:: Text ::
Such a group is the little band of Englishmen who have succeeded in taking their clubs into the Premiership and keeping them there, in particular Sam Allardyce at Bolton, Charlton's Alan Curbishley, Steve Bruce at Birmingham City and, most recently, Bryan Robson at West Bromwich; all watched over by the paternal figure of Sir Alex Ferguson, who naturally takes a particular interest in his two former Manchester United captains.

"You know who me mates are," Bruce smiled while preparing for tomorrow's visit from Allardyce and his high-fliers. He recently played golf with Ferguson - wisely letting him win - and while the Godfather's words were not for public consumption, his encouragement at a difficult time can be taken for granted.

Just how difficult is evident from the briefest of glances at the bottom of the Premiership table this morning. Checking the figures makes it worse: one win from 12 League games (in a derby against Robson's West Brom) and a mere seven goals, the last of which came six matches and two months ago.

Then there is the fact that, like Allardyce and Curbishley, by lifting his club to their highest position for decades when they finished 10th two seasons ago, Bruce has made a rod for his own back, raising expectations all round. "Looking back now, I think we all got carried away with it," he says. "You finish 10th, then sign a lot of players [he names Emile Heskey, Jesper Gronkjaer, Mario Melchiot, Muzzy Izzet and Julian Gray] and think, 'Now we can go higher'. We are even being touted for Europe. But it doesn't work like that, does it? You forget what other clubs do; big clubs with huge traditions go and strengthen and add to their squads as well."

The upshot was a tough season last time, ending in a healthy enough 12th position, but with an ominously low total of only 40 goals, the third worst in the League.
:::
Assignment A:
Give the stretch of the records from the line containing "- Полное имя" through the end of the records as a numbered list, leaving out blank lines.
The text and the records come from separate, unrelated sources.
:: Extracted entries ::
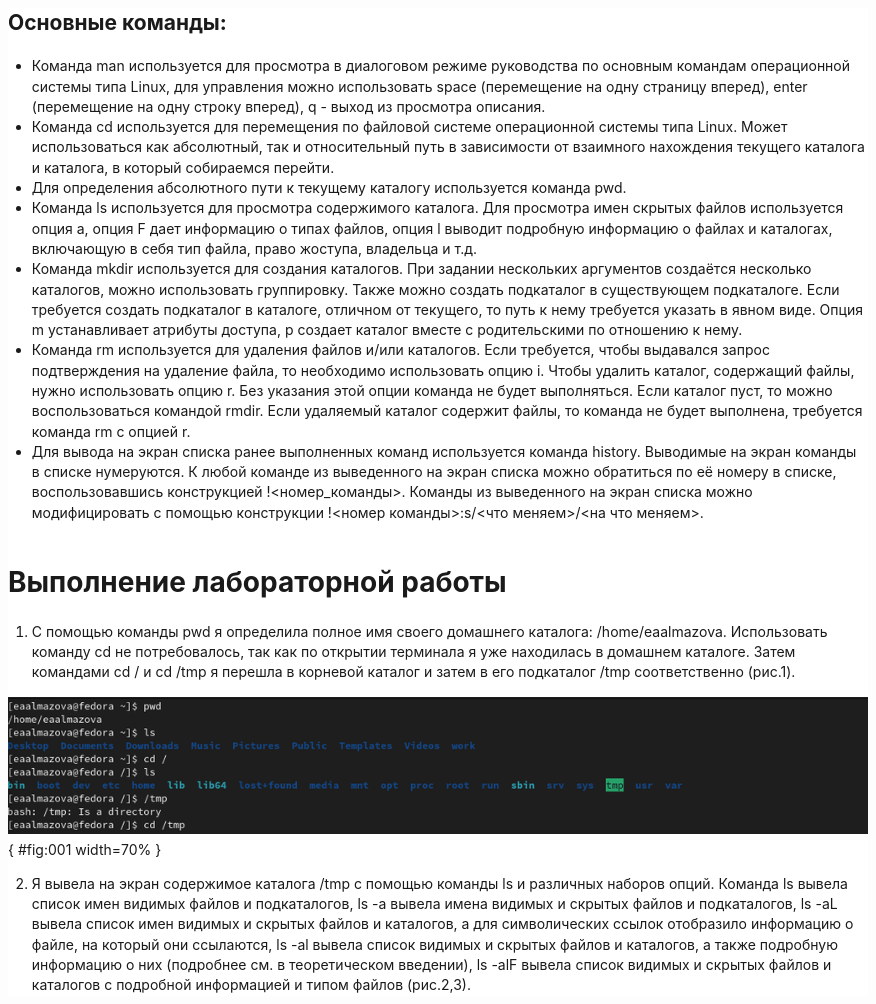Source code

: ## Основные команды:

- Команда man используется для просмотра в диалоговом режиме руководства по основным командам операционной системы типа Linux, для управления можно использовать space (перемещение на одну страницу вперед), enter (перемещение на одну строку вперед), q - выход из просмотра описания.
- Команда cd используется для перемещения по файловой системе операционной системы типа Linux. Может использоваться как абсолютный, так и относительный путь в зависимости от взаимного нахождения текущего каталога и каталога, в который собираемся перейти.
- Для определения абсолютного пути к текущему каталогу используется команда pwd.
- Команда ls используется для просмотра содержимого каталога. Для просмотра имен скрытых файлов используется опция a, опция F дает информацию о типах файлов, опция l выводит подробную информацию о файлах и каталогах, включающую в себя тип файла, право жоступа, владельца и т.д.
- Команда mkdir используется для создания каталогов. При задании нескольких аргументов создаётся несколько каталогов, можно использовать группировку. Также можно создать подкаталог в существующем подкаталоге. Если требуется создать подкаталог в каталоге, отличном от текущего, то путь к нему требуется указать в явном виде. Опция m устанавливает атрибуты доступа, p создает каталог вместе с родительскими по отношению к нему.
- Команда rm используется для удаления файлов и/или каталогов. Если требуется, чтобы выдавался запрос подтверждения на удаление файла, то необходимо использовать опцию i. Чтобы удалить каталог, содержащий файлы, нужно использовать опцию r. Без указания этой опции команда не будет выполняться. Если каталог пуст, то можно воспользоваться командой rmdir. Если удаляемый каталог содержит файлы, то команда не будет выполнена, требуется команда rm с опцией r.
- Для вывода на экран списка ранее выполненных команд используется команда history. Выводимые на экран команды в списке нумеруются. К любой команде из выведенного на экран списка можно обратиться по её номеру в списке, воспользовавшись конструкцией !<номер_команды>. Команды из выведенного на экран списка можно модифицировать с помощью конструкции !<номер команды>:s/<что меняем>/<на что меняем>.


# Выполнение лабораторной работы

1. С помощью команды pwd я определила полное имя своего домашнего каталога: /home/eaalmazova. Использовать команду cd не потребовалось, так как по открытии терминала я уже находилась в домашнем каталоге. Затем командами cd / и cd /tmp я перешла в корневой каталог и затем в его подкаталог /tmp соответственно (рис.1).

![Рисунок 1 - Полное имя домашнего каталога и переход в /tmp](image/1.png){ #fig:001 width=70% }

2. Я вывела на экран содержимое каталога /tmp с помощью команды ls и различных наборов опций. Команда ls вывела список имен видимых файлов и подкаталогов, ls -a вывела имена видимых и скрытых файлов и подкаталогов, ls -aL вывела список имен видимых и скрытых файлов и каталогов, а для символических ссылок отобразило информацию о файле, на который они ссылаются, ls -al вывела список видимых и скрытых файлов и каталогов, а также подробную информацию о них (подробнее см. в теоретическом введении), ls -alF вывела список видимых и скрытых файлов и каталогов с подробной информацией и типом файлов (рис.2,3).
:::
Assignment B:
In the football text, how many League goals did Bruce's club score in the season it finished 12th?

Exercise output A:
1. ![Рисунок 1 - Полное имя домашнего каталога и переход в /tmp](image/1.png){ #fig:001 width=70% }
2. 2. Я вывела на экран содержимое каталога /tmp с помощью команды ls и различных наборов опций. Команда ls вывела список имен видимых файлов и подкаталогов, ls -a вывела имена видимых и скрытых файлов и подкаталогов, ls -aL вывела список имен видимых и скрытых файлов и каталогов, а для символических ссылок отобразило информацию о файле, на который они ссылаются, ls -al вывела список видимых и скрытых файлов и каталогов, а также подробную информацию о них (подробнее см. в теоретическом введении), ls -alF вывела список видимых и скрытых файлов и каталогов с подробной информацией и типом файлов (рис.2,3).

Exercise output B:
40 goals.